Question: {question}

Answer:"""
    prompt = ChatPromptTemplate.from_template(template)
    
    chat_history = []
    
    def ask(question: str) -> str:
        docs = retriever.invoke(question)
        context = "\n\n".join(d.page_content for d in docs)
        history_str = "\n".join(
            f"{'Human' if isinstance(m, HumanMessage) else 'AI'}: {m.content}"
            for m in chat_history[-6:]  # Keep last 3 exchanges
        )
        response = (prompt | llm | StrOutputParser()).invoke({
            "chat_history": history_str,
            "context": context,
            "question": question
        })
        chat_history.extend([
            HumanMessage(content=question),
            AIMessage(content=response)
        ])
        return response
    
    return ask

Performance Tips

  • Chunk size matters: 800 tokens works well for most documents.

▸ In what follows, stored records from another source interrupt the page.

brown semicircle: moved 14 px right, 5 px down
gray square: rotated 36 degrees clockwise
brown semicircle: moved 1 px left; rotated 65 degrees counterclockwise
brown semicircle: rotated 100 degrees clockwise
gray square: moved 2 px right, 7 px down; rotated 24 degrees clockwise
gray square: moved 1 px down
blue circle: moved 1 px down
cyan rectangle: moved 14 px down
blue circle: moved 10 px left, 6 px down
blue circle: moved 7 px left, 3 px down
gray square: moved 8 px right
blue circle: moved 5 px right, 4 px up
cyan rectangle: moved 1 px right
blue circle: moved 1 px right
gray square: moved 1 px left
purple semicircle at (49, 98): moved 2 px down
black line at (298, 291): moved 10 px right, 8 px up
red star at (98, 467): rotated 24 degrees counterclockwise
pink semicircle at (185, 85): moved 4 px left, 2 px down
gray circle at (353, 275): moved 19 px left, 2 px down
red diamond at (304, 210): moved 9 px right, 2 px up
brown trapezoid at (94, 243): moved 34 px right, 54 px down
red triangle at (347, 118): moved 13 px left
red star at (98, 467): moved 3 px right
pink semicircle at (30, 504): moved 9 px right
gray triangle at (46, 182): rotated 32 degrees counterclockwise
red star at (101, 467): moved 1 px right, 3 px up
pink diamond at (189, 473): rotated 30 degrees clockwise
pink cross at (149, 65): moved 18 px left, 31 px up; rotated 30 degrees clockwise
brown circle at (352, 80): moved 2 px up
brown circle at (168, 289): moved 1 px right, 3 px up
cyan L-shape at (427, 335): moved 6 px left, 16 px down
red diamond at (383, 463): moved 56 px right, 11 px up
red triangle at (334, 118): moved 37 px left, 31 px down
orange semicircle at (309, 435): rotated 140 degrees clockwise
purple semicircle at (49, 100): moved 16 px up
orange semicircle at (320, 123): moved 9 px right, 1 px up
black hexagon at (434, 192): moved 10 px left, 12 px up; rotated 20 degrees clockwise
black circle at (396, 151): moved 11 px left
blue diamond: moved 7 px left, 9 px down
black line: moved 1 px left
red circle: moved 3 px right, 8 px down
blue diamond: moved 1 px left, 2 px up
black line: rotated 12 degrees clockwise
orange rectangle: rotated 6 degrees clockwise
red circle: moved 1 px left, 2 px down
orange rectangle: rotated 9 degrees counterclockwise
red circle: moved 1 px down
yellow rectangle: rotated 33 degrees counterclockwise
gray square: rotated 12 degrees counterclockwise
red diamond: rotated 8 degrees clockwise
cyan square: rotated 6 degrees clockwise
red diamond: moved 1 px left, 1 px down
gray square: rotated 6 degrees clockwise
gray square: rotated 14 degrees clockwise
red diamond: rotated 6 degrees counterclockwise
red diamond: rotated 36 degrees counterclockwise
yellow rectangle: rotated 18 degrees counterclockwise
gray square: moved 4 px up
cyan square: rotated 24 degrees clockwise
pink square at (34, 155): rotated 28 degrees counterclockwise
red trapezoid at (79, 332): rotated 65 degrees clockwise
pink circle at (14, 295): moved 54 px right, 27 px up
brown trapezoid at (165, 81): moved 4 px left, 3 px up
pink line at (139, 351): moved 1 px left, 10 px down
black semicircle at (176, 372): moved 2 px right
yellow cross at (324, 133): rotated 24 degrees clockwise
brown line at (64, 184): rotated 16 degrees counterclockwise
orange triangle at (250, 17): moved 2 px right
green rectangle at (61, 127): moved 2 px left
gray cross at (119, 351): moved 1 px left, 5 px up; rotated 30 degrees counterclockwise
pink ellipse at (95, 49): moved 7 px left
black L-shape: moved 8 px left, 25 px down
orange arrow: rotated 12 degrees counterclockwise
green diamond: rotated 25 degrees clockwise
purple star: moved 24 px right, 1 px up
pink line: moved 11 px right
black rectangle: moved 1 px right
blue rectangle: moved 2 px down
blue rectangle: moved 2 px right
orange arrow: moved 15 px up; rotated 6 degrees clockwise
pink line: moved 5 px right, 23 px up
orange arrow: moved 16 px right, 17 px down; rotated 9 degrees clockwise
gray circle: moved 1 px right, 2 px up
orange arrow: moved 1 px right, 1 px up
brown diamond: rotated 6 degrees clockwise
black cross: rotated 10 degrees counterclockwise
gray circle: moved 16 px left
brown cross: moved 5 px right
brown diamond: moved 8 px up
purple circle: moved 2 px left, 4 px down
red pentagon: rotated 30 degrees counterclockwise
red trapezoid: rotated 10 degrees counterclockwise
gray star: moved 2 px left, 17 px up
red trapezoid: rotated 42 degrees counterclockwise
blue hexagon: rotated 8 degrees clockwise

Too small = lost context, too large = noise
  • Use quantized models: Ollama serves Q4_K_M quantized models by default — great quality at half the memory
  • Persist your vector store: ChromaDB saves to disk, so you only embed once
  • Hybrid search: For production, combine vector similarity with BM25 keyword search using EnsembleRetriever
  • GPU acceleration: Ollama auto-detects GPUs — even a 6GB VRAM card dramatically speeds up inference

What’s Next?

You now have a fully local RAG chatbot. From here, you can:

  • Add support for more file types (Markdown, HTML, DOCX) using LangChain’s loaders
  • Build a web UI with Streamlit or Gradio
  • Implement re-ranking with a cross-encoder for better retrieval accuracy
  • Add streaming responses for a smoother UX
  • Deploy behind a FastAPI endpoint for team access

Local RAG is one of the most impactful AI patterns in 2026. It gives you the power of LLMs over your own data, completely offline, at zero cost. The tooling has matured — there’s never been a better time to build.